"Papy wealthy" Wen

Les dirigeants chinois n’ont pas pour habitude de démentir publiquement les informations publiées dans les médias étrangers. D’ordinaire le porte-parole du Ministère des Affaires Etrangères s’en charge et on s’arrête là. Cette fois la famille Wen Jiabao a dégainé les avocats. Une question d’image… Suite aux révélations du New York Times, « Papy Wen » est devenu « Papy (Wealthy*) Wen » (*riche)

 

 

 

Le roi est nu et il y a comme des courants d’air dans les allées de Zhongnanhai, le palais des dirigeants chinois au cœur de Pékin. Le roi est nu, c’est en tous cas ce qu’affirme le New York Times dans son édition du vendredi 26 octobre dont la Une est consacrée aux « richesses cachées » de la famille du Premier ministre chinois.

L’information a été immédiatement censurée en Chine continentale. Mais cela visiblement n'a pas suffit ! En Chine, l’armée des ombres s’appelle les internautes. Les censeurs ont beau censurer, avec les réseaux sociaux l'information finit toujours par passer.

Deux avocats de la famille Wen Jiabao ont dû ainsi intervenir pour « clarifier » les « rapports mensongers » rapporte ce matin le Sunday Morning Post à Hong-Kong.

« Rapports mensongers »
Un communiqué en six points dont le Sunday s’est procuré une copie et qui dément les « soit disant révélations » sur des « richesses cachés » de la famille Wen. Les avocats du Premier ministre menacent même de poursuivre le New York Times en justice (RFI 28.10.2012)
Communiqué des avocats publié par le SCMP 28.10.2012.
 
 
Cette sortie des avocats est révélatrice des craintes du pouvoir pour l’image du chef du gouvernement. Malgré la censure, l’enquête publiée par nos confrères du New York Times a fait l’effet d’une bombe.
 
On ne touche pas à un Premier ministre considéré comme un réformateur et un héros de l’anticorruption y compris dans les chancelleries étrangères. Toujours le premier à chausser les bottes sur les catastrophes naturelles, le Chef du gouvernement a finit par être surnommé affectueusement « Papy Wen » par la presse officielle.

• _DONNÉES EXTRAITES_
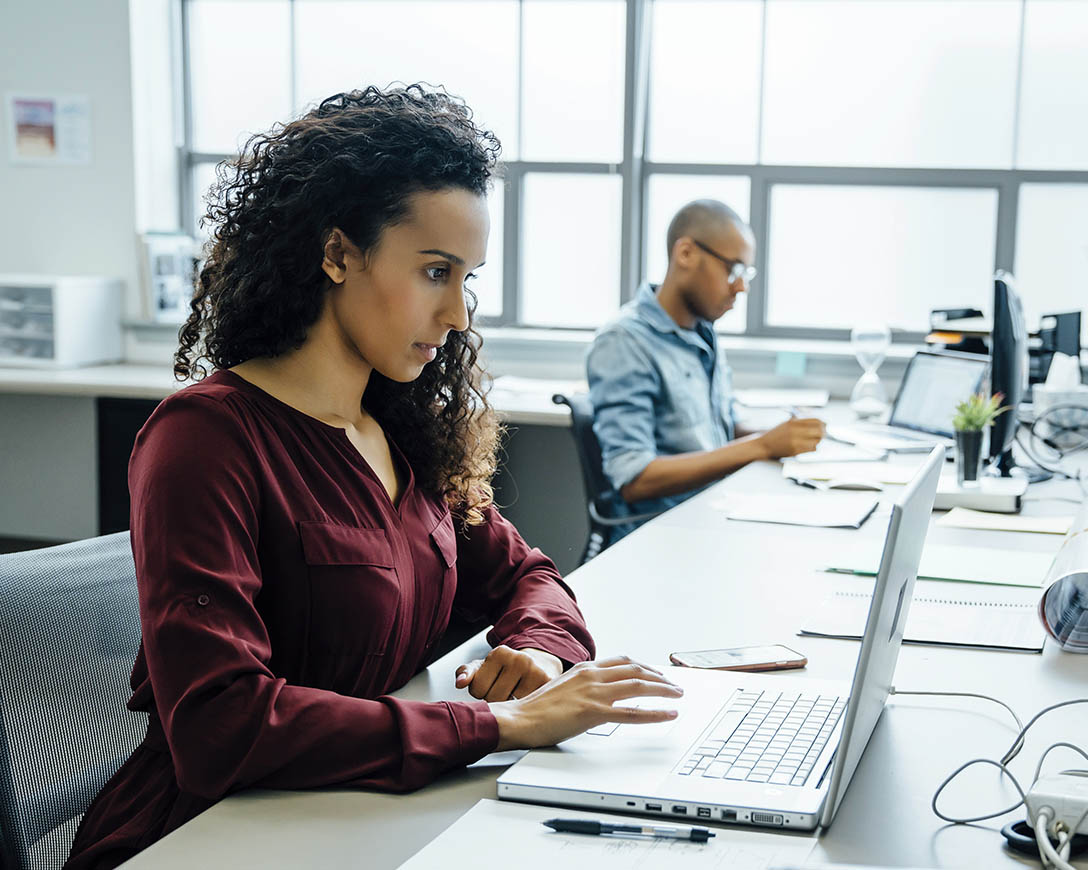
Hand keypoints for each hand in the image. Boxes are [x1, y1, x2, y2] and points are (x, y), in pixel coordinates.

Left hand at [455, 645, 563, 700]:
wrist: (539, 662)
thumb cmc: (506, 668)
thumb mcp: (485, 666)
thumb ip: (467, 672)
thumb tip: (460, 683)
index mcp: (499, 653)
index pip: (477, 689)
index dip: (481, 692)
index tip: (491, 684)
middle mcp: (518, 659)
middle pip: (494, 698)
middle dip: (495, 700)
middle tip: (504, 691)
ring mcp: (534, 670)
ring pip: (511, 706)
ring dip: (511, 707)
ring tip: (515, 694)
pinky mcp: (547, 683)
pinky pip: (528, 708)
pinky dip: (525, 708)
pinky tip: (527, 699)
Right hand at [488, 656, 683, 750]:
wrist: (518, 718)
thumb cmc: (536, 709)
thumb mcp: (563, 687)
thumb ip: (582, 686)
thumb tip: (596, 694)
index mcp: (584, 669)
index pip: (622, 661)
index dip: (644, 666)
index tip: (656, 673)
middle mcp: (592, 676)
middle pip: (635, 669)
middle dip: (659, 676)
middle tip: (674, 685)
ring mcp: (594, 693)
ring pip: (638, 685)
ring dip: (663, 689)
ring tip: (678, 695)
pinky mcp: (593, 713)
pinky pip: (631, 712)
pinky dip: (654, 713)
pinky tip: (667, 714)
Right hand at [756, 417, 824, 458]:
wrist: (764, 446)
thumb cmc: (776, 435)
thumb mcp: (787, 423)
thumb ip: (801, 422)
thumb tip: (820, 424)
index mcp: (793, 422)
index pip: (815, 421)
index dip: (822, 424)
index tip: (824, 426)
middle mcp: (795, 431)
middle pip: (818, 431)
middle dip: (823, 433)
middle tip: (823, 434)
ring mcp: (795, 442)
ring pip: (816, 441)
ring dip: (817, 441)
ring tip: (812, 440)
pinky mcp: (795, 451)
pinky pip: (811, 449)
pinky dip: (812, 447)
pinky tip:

• _TRAVAIL DEMANDÉ_
Indiquez, d'après le passage à examiner, le nom du journal de Hong-Kong qui a rapporté l'intervention des deux avocats de la famille Wen Jiabao.

• _ZONE DE RÉPONSE_
Le Sunday Morning Post.